- _Recorded data_
=== Section Start ===

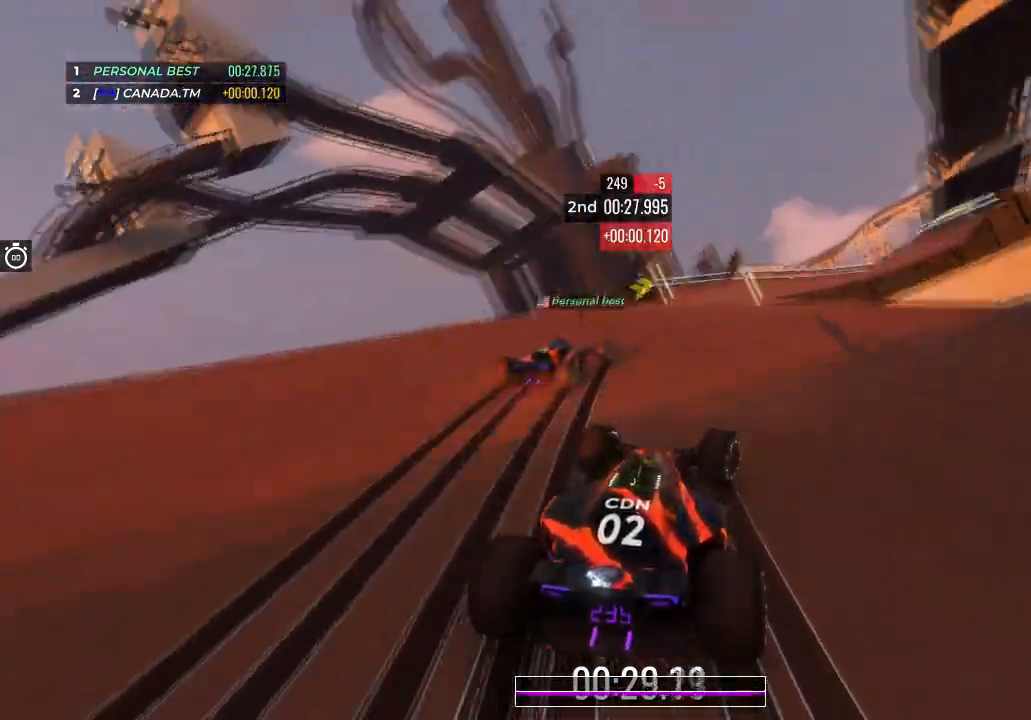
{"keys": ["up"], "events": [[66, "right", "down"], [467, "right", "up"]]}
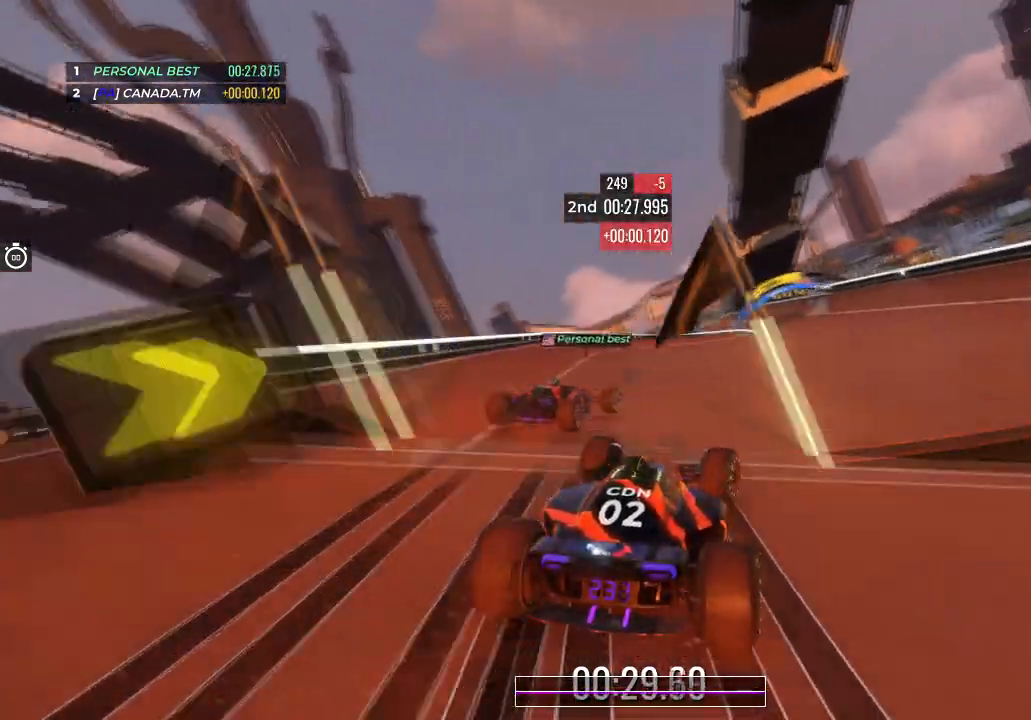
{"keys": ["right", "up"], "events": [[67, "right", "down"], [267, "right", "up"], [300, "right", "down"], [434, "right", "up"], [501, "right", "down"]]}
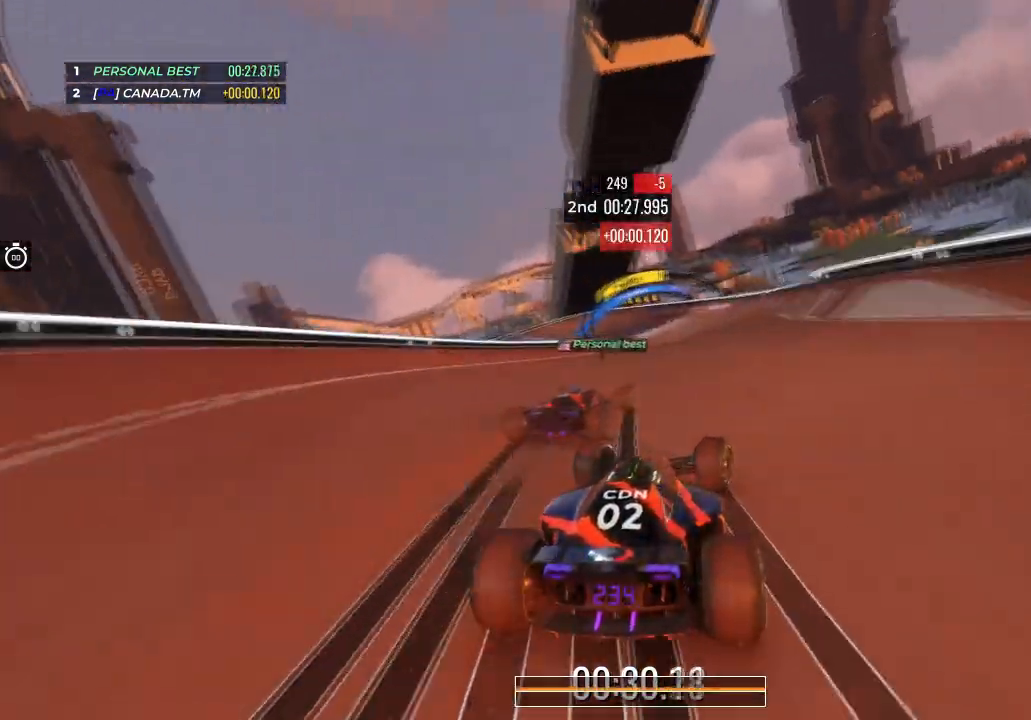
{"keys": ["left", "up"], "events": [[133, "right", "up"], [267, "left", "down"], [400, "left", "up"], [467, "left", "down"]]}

=== Section End ===
=== Section Start ===

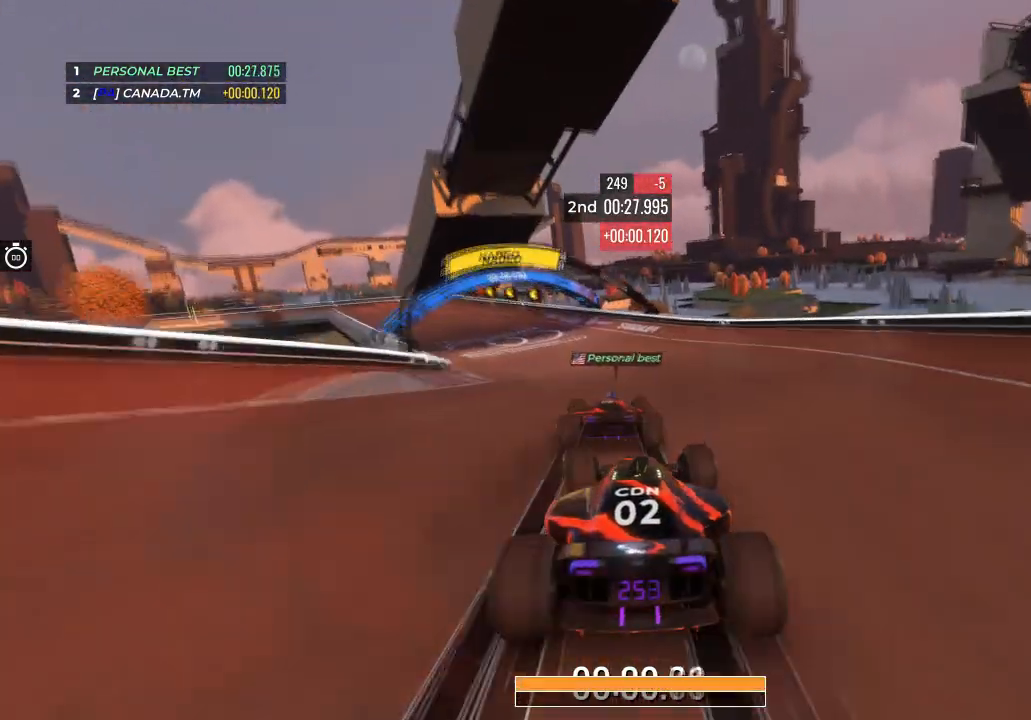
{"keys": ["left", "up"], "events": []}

=== Section End ===
=== Section Start ===

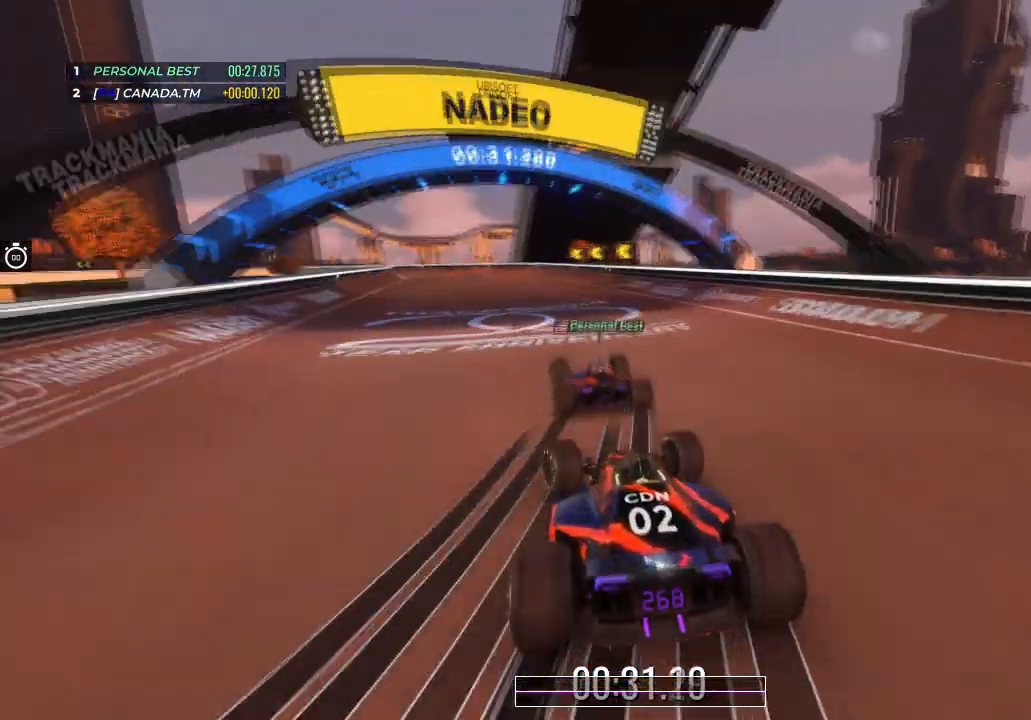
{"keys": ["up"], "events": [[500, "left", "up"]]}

=== Section End ===

When the entries above show the word "left" in a line, copy that line out.

{"keys": ["left", "up"], "events": [[133, "right", "up"], [267, "left", "down"], [400, "left", "up"], [467, "left", "down"]]}
{"keys": ["left", "up"], "events": []}
{"keys": ["up"], "events": [[500, "left", "up"]]}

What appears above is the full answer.